As with any light sources on a model, the lamp on the patriarch's base was painted white then got a thinned-down layer of the old Red Gore so that it was brighter than everything around it. The surrounding area, including bits of the patriarch, were drybrushed with Red Gore for a quick half-arsed OSL effort.

In case you're wondering, I also sculpted some alien goo onto the patriarch's base to help blend it into the Sector Mechanicum base I'd plonked him on. Said goo was then painted gloss black because grimdark and... shiny.


I also have to give a fan-squee shout out to the sculptor of the patriarch. None of the players had seen that model in the flesh when it was put down on the table, and they all came close to peeing themselves. It is one of the most imposing minis I've seen for a while, and a large part of that is its menacing pose. Well played Mr Sculptor, well played.

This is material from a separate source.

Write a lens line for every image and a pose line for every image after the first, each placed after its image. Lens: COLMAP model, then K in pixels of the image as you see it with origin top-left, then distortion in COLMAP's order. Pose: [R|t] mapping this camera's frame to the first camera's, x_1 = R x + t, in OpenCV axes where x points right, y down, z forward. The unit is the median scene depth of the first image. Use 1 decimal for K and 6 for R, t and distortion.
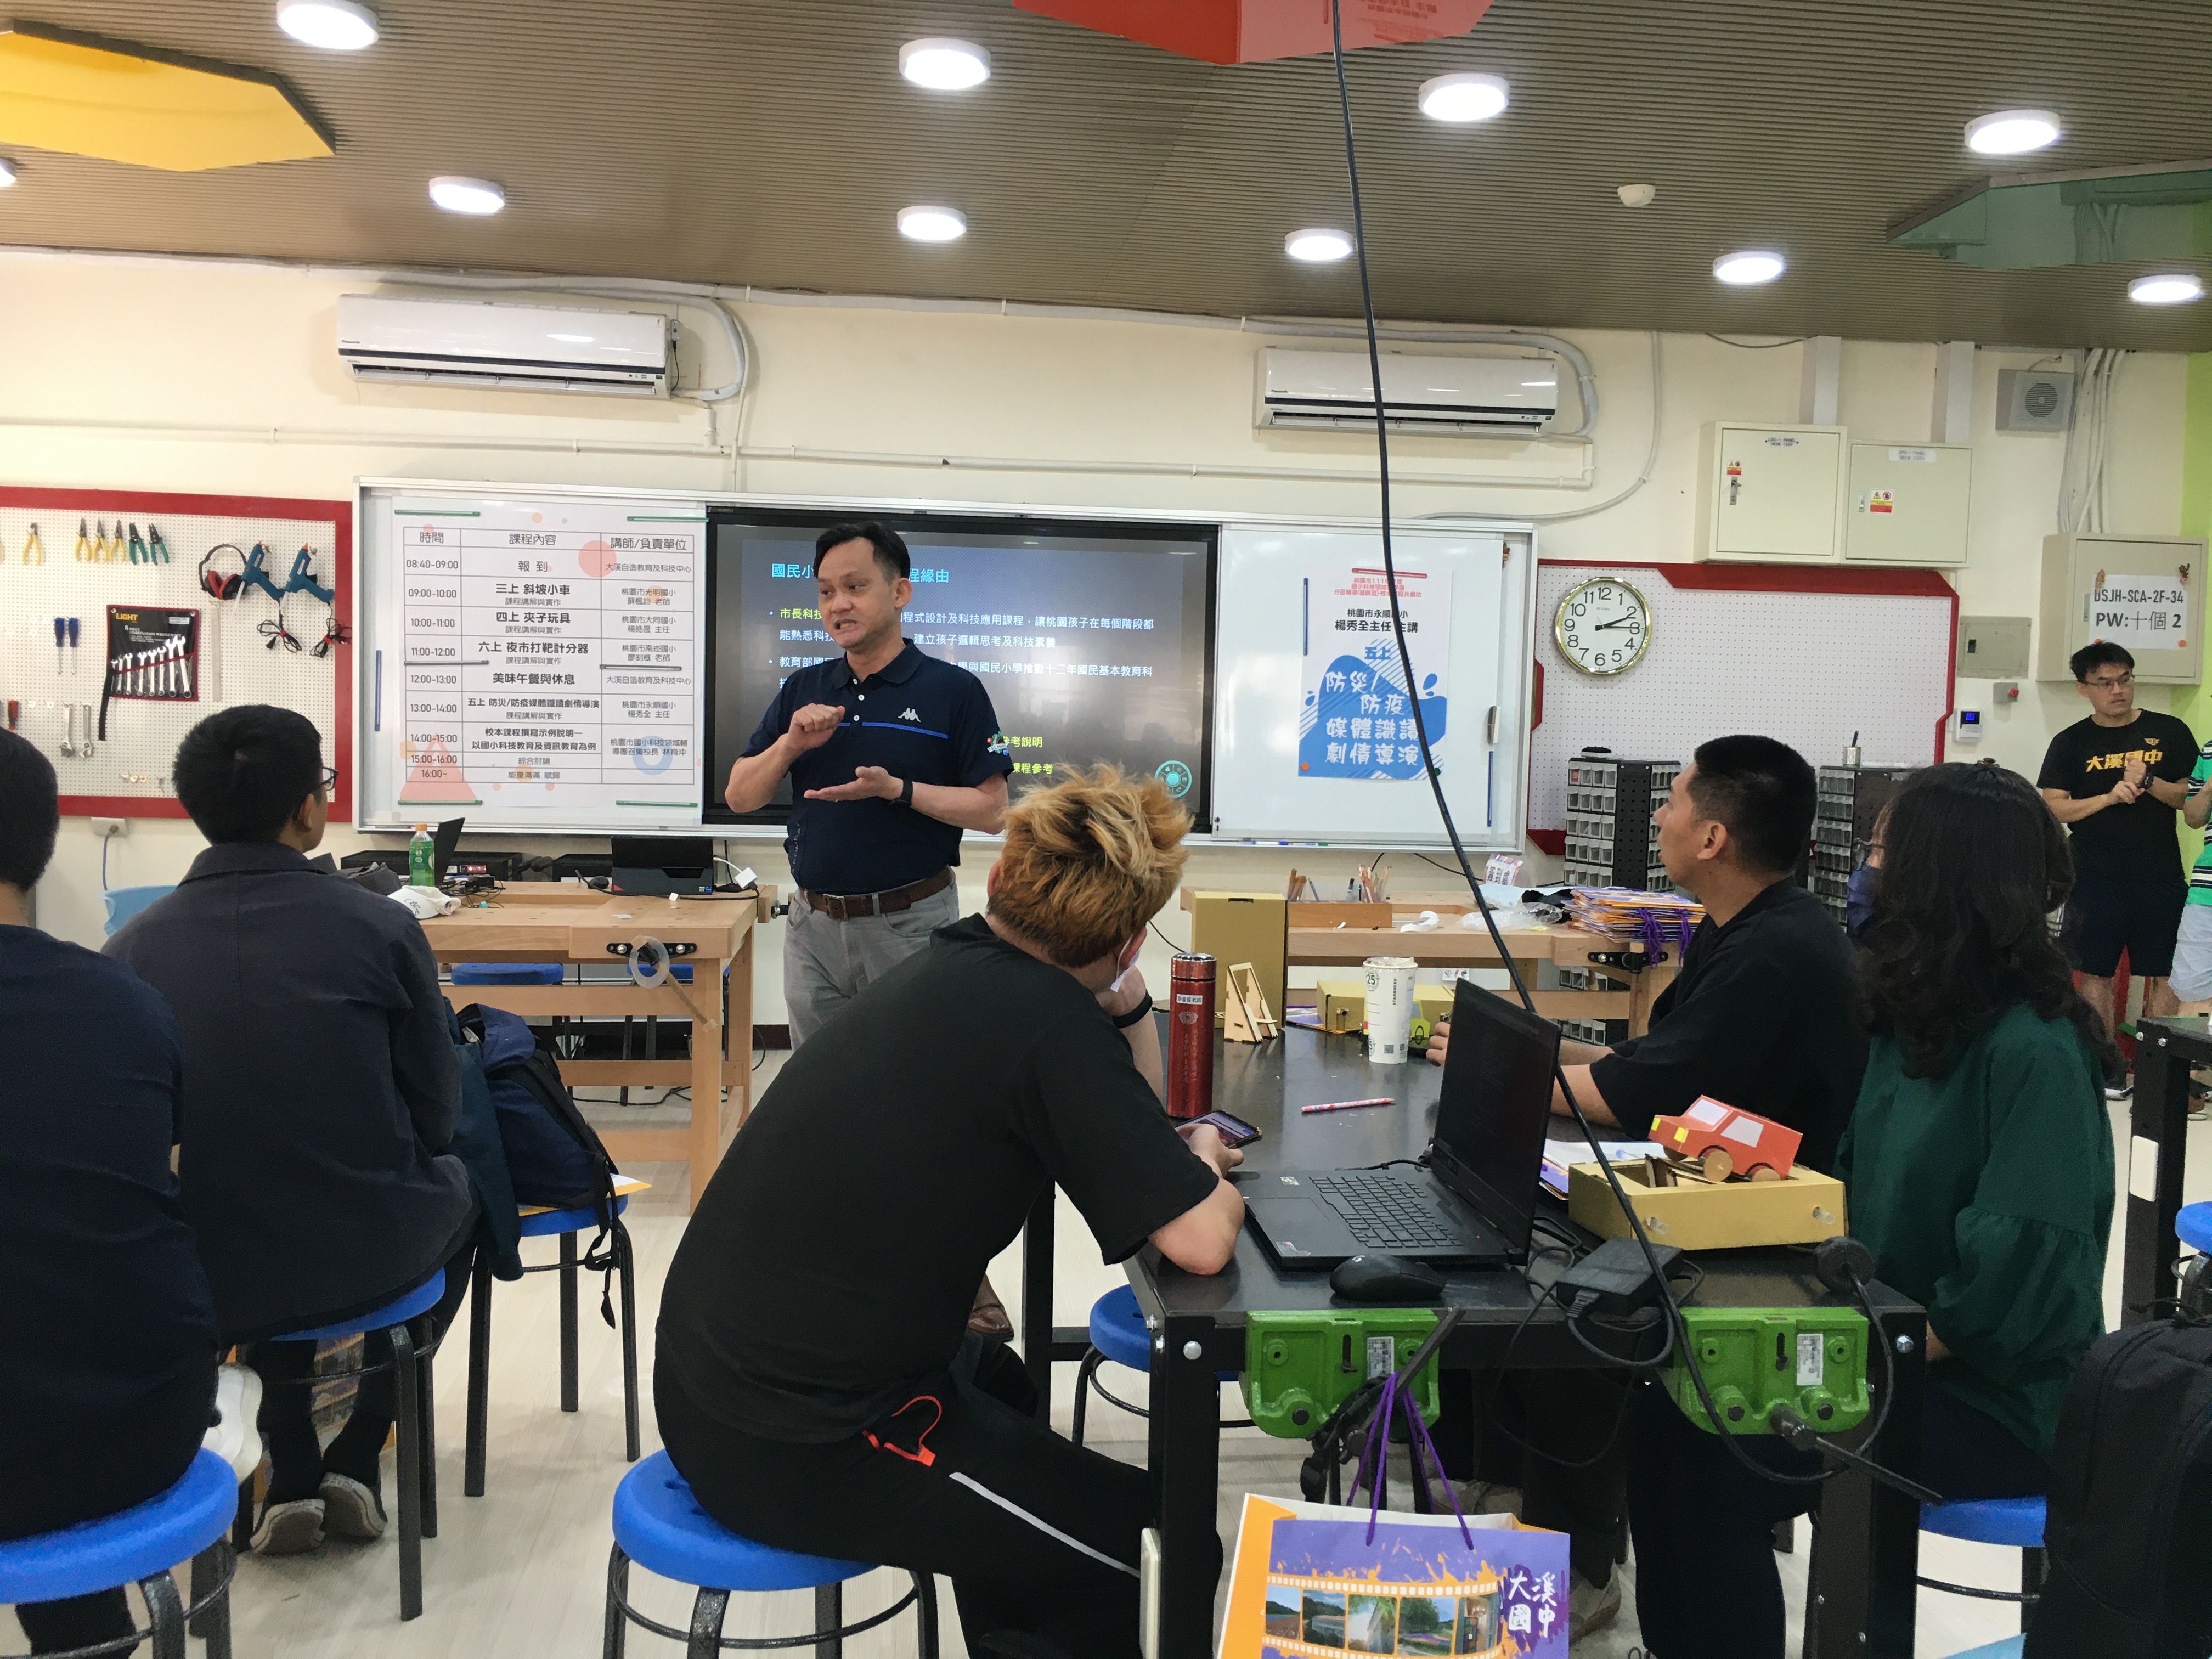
lens RADIAL K [[1894.5, 0, 1090.2], [0, 1894.5, 824.0], [0, 0, 1]] dist [0.079953, -0.126333]
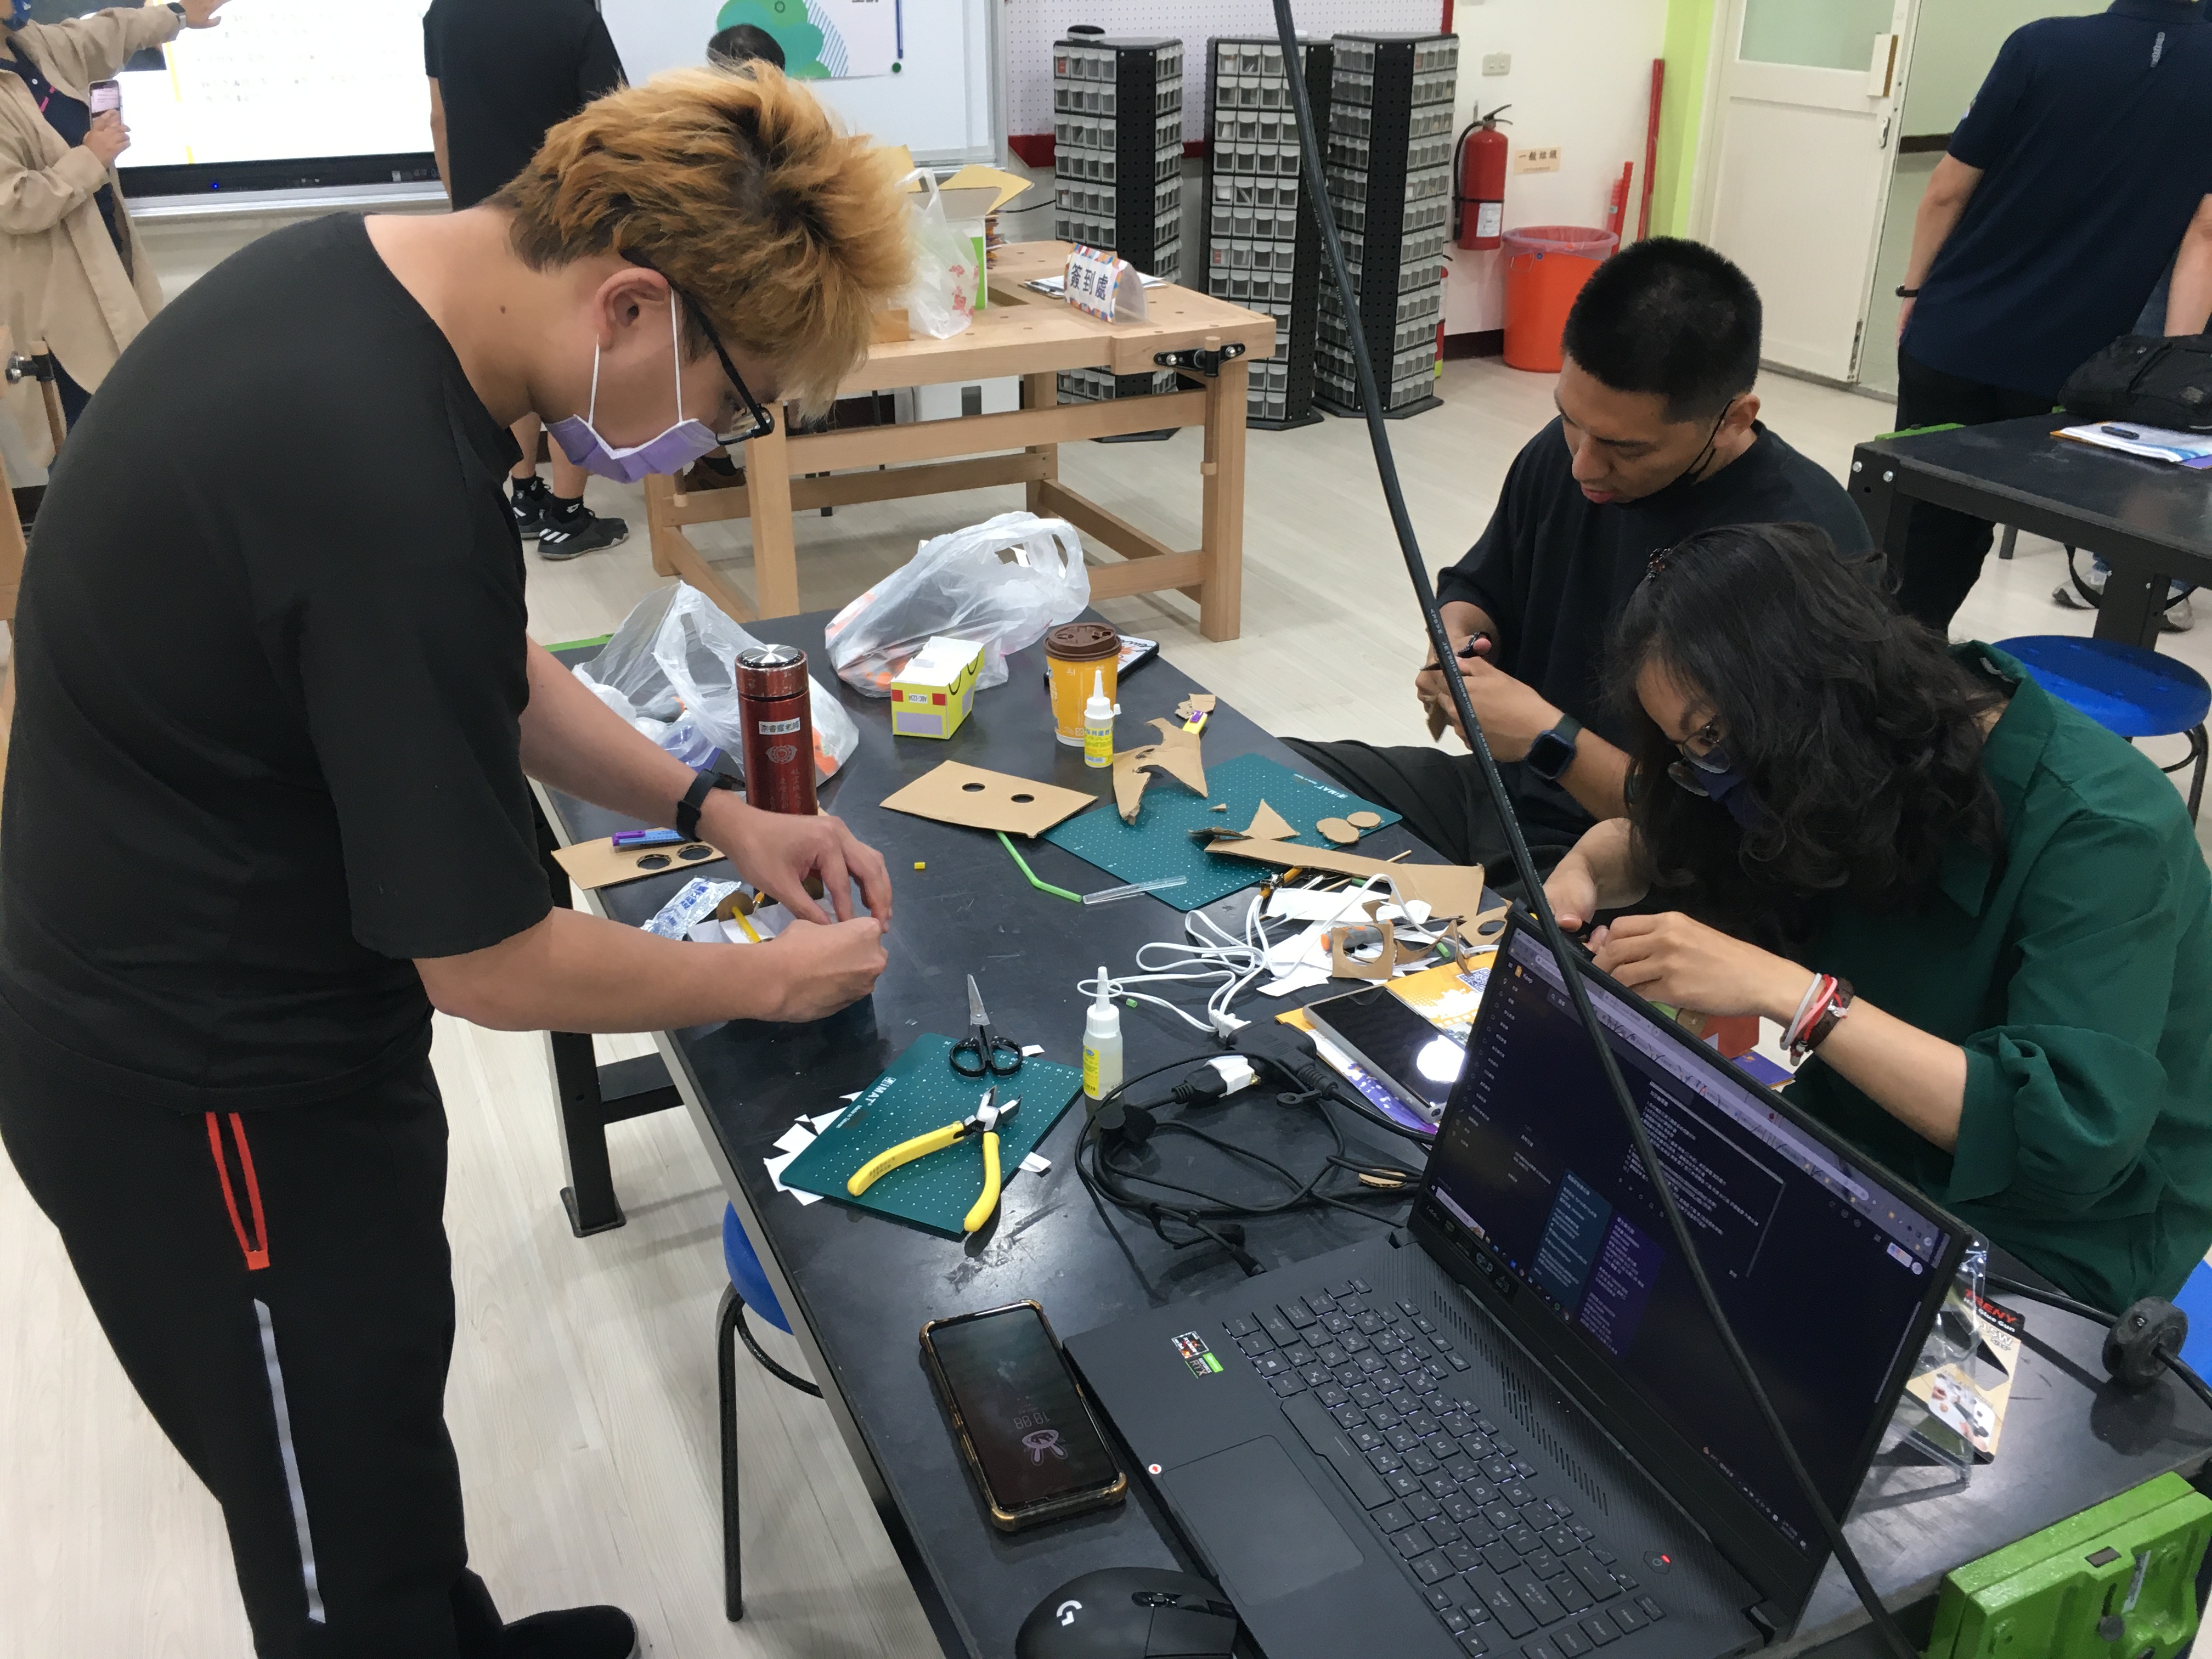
lens RADIAL K [[1894.5, 0, 1090.2], [0, 1894.5, 824.0], [0, 0, 1]] dist [0.079953, -0.126333]
pose [[0.947826, -0.164084, 0.273317, -0.010001], [0.047858, 0.920886, 0.386882, -0.042935], [-0.315175, -0.353616, 0.880693, 0.165276]]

That's it for the three week cult! Hopefully it's been at least somewhat amusing. If there's some element of the painting you have questions about, such as "why would any sane man paint all those cultists in one giant batch?" or "why aren't the genestealers blue and purple you heretic?" then ask away in the comments.

I'll be back soon with photos Jon (and others) took of the day itself, with all the scenery and marines and the Storm Eagle thwooshing overhead.